HEPERILE ECLATE expr. 1. LITTER . Titre de l’ouvrage de Raymond Hains et Jacques de la Villeglé, dans lequel ils éclatent en ultra-lettres le poème de Camille Bryen au moyen de l’hypnagogoscope, et font du poème incompréhensif un texte illisible, du sonore un visuel (Hains, Villeglé, Hépérile éclaté, 1953, Paris : Librairie Lutécia, 20 p.).2. « Hépérile éclaté : l’intrusion du verre cannelé dans la poésie ». Tract annonçant la parution du livre des futurs affichistes (textes de Bryen et de Hains et Villeglé). 3. SERIG . Titre d’une œuvre de Raymond Hains, reproduisant en trois panneaux la couverture et une page intérieure de l’ouvrage publié 36 ans plus tôt (Hains, Hépérile éclaté, 1989, sérigraphie sur phorex, 3 x 128 x 100 cm, Nantes : Musée des Beaux-Arts).

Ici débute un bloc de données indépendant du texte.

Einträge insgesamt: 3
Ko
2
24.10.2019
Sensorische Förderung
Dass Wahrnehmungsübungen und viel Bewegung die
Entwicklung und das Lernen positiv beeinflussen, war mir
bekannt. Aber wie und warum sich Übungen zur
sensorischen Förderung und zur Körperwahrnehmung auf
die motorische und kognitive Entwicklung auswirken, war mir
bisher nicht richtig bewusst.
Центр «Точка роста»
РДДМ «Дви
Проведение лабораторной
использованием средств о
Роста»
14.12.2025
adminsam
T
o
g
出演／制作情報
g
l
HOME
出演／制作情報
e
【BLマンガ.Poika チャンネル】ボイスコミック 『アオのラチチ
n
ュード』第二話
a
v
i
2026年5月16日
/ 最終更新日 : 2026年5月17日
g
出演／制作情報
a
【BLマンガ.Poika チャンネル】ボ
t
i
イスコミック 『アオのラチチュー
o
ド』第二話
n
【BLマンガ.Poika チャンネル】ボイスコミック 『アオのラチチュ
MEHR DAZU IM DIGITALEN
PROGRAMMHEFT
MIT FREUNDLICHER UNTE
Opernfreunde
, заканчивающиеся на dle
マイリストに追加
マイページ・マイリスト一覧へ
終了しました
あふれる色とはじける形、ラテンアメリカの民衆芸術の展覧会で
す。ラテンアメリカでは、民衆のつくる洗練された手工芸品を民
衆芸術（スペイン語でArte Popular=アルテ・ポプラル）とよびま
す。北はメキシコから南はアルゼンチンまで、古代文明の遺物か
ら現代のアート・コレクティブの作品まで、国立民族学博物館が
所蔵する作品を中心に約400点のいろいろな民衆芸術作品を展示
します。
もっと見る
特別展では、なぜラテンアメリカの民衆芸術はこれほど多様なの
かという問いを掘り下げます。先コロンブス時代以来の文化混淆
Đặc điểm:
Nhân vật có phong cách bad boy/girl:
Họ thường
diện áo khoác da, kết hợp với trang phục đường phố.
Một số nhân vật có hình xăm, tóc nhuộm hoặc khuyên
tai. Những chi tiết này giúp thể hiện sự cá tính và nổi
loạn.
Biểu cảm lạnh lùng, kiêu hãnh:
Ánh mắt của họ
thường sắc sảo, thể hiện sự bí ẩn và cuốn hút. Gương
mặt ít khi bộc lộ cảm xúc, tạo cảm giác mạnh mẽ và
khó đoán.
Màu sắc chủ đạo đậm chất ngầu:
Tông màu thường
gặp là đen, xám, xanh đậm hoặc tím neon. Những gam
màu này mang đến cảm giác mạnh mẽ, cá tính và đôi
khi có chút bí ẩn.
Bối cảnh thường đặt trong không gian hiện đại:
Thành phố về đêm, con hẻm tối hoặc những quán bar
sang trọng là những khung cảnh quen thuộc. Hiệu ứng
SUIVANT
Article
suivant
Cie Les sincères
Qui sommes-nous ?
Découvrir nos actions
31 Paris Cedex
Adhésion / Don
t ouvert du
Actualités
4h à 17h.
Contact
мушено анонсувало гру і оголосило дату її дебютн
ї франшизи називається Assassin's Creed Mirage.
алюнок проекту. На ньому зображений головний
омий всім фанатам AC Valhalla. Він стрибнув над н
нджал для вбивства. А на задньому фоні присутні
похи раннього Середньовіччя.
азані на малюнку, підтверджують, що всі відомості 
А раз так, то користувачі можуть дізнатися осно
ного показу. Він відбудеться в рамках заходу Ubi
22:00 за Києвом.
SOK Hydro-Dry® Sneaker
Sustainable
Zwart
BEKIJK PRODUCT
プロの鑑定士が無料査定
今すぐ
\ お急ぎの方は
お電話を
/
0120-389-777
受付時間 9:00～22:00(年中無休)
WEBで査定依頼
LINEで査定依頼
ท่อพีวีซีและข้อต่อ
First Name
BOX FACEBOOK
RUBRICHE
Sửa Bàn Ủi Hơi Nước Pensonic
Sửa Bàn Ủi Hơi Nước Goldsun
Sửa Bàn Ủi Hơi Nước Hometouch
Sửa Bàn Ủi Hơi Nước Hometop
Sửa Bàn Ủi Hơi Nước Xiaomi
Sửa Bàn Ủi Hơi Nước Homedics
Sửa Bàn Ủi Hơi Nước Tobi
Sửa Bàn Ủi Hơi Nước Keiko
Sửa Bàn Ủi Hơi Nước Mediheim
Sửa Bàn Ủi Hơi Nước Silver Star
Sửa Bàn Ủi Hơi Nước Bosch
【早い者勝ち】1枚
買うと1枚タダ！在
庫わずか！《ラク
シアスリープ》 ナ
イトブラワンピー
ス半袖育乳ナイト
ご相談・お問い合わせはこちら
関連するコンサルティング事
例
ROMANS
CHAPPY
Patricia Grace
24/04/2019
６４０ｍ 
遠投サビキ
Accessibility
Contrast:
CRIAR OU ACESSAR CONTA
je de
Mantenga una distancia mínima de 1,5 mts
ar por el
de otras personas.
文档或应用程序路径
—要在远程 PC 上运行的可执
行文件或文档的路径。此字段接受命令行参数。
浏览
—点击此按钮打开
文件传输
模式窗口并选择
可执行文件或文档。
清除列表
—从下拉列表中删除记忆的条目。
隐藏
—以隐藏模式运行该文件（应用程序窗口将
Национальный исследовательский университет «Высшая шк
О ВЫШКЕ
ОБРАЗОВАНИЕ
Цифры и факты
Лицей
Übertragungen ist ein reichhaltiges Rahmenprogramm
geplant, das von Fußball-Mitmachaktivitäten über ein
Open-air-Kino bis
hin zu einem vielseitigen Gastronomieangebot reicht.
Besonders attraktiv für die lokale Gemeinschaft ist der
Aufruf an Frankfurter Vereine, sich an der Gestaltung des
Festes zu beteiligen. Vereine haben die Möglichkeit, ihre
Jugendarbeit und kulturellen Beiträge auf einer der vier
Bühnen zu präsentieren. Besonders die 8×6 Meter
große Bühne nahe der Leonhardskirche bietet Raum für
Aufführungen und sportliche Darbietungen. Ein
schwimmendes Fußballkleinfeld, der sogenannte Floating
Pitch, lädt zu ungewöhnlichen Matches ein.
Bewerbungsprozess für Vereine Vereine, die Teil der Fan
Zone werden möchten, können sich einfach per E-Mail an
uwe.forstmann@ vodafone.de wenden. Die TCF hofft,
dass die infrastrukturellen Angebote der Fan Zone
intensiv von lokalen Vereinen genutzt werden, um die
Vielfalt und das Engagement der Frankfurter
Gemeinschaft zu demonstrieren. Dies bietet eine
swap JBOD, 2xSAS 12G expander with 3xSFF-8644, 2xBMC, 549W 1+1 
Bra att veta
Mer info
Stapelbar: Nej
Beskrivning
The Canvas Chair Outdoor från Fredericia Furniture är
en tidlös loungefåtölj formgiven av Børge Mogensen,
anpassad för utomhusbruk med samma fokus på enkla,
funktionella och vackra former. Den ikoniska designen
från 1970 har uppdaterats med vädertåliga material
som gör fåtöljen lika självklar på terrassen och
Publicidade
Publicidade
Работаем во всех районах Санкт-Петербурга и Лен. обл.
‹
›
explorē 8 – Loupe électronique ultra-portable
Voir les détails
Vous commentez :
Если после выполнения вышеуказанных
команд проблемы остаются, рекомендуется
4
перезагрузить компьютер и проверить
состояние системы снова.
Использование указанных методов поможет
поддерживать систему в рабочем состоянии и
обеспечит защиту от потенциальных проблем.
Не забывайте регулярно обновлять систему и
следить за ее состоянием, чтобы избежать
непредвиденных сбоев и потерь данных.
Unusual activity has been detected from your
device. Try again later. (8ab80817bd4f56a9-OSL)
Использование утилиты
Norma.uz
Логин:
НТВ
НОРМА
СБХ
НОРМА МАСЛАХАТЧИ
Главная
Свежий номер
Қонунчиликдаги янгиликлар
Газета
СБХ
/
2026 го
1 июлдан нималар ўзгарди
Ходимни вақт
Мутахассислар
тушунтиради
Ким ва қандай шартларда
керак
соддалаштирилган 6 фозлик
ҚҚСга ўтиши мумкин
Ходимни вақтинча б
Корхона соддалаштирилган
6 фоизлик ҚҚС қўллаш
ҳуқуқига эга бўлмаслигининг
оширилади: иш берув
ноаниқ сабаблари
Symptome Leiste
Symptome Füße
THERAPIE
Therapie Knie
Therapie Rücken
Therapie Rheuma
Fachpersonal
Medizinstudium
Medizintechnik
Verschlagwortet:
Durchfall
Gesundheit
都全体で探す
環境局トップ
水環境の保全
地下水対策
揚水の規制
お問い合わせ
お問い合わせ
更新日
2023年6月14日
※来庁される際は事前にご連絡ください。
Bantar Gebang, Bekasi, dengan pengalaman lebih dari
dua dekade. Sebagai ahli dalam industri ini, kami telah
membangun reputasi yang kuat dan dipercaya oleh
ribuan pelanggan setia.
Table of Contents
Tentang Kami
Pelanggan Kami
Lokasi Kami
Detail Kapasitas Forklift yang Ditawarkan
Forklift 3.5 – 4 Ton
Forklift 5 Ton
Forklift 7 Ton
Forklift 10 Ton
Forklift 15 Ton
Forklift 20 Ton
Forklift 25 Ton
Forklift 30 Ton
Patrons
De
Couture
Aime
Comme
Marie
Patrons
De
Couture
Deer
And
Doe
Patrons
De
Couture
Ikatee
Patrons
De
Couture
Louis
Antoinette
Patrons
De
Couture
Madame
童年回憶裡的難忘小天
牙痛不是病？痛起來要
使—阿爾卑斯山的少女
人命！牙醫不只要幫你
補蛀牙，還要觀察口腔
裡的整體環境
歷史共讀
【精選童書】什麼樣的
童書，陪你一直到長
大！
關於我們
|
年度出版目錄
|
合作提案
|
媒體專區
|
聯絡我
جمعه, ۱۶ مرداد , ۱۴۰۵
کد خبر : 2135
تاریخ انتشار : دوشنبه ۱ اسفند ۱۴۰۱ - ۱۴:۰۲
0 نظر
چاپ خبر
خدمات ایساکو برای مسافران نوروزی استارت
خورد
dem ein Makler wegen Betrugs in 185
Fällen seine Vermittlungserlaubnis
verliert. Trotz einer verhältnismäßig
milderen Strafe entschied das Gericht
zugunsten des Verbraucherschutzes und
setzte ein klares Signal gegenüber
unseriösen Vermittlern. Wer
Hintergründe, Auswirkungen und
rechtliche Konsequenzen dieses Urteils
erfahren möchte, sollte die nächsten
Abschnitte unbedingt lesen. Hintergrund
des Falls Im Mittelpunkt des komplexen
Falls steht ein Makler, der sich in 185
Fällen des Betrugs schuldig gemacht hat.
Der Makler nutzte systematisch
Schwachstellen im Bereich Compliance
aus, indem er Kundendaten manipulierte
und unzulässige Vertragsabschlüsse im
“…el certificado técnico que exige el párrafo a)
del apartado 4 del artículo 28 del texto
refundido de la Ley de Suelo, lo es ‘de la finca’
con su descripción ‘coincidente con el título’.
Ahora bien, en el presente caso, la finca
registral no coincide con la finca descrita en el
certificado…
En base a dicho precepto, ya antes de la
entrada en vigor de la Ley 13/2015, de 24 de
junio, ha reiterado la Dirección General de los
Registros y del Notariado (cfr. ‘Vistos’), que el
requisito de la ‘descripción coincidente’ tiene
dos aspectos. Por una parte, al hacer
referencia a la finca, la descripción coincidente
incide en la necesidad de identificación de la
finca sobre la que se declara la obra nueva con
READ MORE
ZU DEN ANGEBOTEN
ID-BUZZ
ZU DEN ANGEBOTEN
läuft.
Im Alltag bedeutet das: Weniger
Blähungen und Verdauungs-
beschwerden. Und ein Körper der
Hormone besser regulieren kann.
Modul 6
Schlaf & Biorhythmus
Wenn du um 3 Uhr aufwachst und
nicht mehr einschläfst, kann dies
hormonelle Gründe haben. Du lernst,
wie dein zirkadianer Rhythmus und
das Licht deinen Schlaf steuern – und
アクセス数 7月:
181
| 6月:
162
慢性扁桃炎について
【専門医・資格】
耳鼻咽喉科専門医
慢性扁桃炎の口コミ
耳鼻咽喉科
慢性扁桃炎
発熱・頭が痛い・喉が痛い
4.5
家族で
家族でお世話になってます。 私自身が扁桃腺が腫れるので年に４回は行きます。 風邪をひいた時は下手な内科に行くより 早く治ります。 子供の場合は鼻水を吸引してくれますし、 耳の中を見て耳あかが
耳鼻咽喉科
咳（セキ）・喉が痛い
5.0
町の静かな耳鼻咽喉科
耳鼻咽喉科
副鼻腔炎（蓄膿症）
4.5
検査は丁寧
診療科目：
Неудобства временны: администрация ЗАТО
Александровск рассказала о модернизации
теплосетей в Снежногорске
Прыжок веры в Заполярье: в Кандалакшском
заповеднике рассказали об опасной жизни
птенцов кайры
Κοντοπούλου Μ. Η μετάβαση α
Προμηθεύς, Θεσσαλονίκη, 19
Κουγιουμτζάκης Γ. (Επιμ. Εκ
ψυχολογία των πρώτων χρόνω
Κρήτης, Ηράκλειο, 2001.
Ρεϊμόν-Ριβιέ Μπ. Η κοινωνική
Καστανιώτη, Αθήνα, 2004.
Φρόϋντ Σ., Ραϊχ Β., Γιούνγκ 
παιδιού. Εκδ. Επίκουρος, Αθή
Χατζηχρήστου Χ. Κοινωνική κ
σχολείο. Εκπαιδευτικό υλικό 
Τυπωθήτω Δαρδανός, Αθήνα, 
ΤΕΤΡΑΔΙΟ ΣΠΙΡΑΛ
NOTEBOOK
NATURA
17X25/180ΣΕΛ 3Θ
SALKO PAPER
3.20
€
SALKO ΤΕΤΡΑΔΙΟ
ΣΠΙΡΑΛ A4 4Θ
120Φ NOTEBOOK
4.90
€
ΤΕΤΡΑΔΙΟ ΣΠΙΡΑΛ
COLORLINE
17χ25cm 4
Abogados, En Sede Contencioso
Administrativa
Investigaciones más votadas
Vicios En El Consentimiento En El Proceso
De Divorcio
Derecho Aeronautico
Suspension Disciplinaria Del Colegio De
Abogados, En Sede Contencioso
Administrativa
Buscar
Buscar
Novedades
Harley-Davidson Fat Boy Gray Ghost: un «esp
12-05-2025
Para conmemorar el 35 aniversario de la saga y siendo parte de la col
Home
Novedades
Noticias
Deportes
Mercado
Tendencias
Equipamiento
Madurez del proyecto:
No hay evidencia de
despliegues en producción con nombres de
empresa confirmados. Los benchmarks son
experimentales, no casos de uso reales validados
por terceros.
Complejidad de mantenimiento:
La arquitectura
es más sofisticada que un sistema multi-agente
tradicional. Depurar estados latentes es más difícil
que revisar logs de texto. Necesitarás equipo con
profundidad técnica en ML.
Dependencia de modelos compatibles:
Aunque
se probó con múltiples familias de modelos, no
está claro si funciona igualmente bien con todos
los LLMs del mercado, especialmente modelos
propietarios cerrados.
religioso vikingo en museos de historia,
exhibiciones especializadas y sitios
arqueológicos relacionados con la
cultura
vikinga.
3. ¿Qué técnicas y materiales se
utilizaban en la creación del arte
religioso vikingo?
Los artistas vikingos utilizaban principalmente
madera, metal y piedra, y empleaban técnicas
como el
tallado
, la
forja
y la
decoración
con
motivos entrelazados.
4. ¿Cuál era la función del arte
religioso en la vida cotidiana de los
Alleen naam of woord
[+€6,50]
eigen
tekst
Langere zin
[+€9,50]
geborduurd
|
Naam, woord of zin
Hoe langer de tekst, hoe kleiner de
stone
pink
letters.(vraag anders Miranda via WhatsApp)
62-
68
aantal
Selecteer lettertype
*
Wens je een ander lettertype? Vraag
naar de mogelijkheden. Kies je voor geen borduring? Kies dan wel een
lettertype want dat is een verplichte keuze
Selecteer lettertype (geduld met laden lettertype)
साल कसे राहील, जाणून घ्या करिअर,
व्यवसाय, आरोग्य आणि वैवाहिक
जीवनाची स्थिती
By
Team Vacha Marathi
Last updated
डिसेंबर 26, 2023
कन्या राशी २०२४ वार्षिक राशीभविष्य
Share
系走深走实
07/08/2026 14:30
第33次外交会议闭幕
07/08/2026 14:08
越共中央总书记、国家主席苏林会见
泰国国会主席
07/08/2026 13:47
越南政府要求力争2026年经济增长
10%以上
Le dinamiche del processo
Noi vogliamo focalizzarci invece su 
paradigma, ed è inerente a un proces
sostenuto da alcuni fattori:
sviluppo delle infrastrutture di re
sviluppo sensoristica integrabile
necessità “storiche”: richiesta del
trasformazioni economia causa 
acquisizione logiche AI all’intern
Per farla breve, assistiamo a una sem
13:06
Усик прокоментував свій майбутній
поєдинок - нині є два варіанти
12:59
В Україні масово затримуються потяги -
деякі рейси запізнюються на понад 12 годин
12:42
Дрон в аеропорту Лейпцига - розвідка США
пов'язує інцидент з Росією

BRYEN ECLATE expr. Titre de l’exposition organisée au Musée des Beaux-Arts de Nantes du 7 février au 16 mars 1981.

L’AVENTURE D’HEPERILE expr. Titre d’un texte écrit par Bryen en décembre 1952 ou 1953, où il évoque son passage de la littérature à la peinture.

 

 

 

 

 


En 1953, Raymond Hains et Jacques Villeglé éclatent la typographie d'un livre publié par P.A.B. trois ans plus tôt, Hepérile. Celui-ci renferme dans ses cinq centimètres de côté un court poème éponyme de Bryen. Le texte est passé au travers d'une machine, l'hypnagogoscope, procédé optique de déformation de l'image. Le fait que le poème soit phonétique augmente les niveaux de dé-lectures possibles : la déconstruction du langage laisse place à une déconstruction des formes, d’incompréhensible le poème se fait illisible.

Dans le tract-préface, qui se présente sous forme de ‘prière d’insérer’ dans l’ouvrage, Bryen déclare : « Vive le courant d’air de l’illisible, de l’inintelligible, de l’ouvert ! En écrivant Hépérile en mots inconnus, je criais organiquement sans référence au vocabulaire – cette police des mots… Aujourd’hui, grâce à Raymond Hains et à Jacques de la Villeglé, les deux Christophe Colomb des ‘ultra-lettres’, voici le premier livre heureusement illisible […], le premier poème à dé-lire ».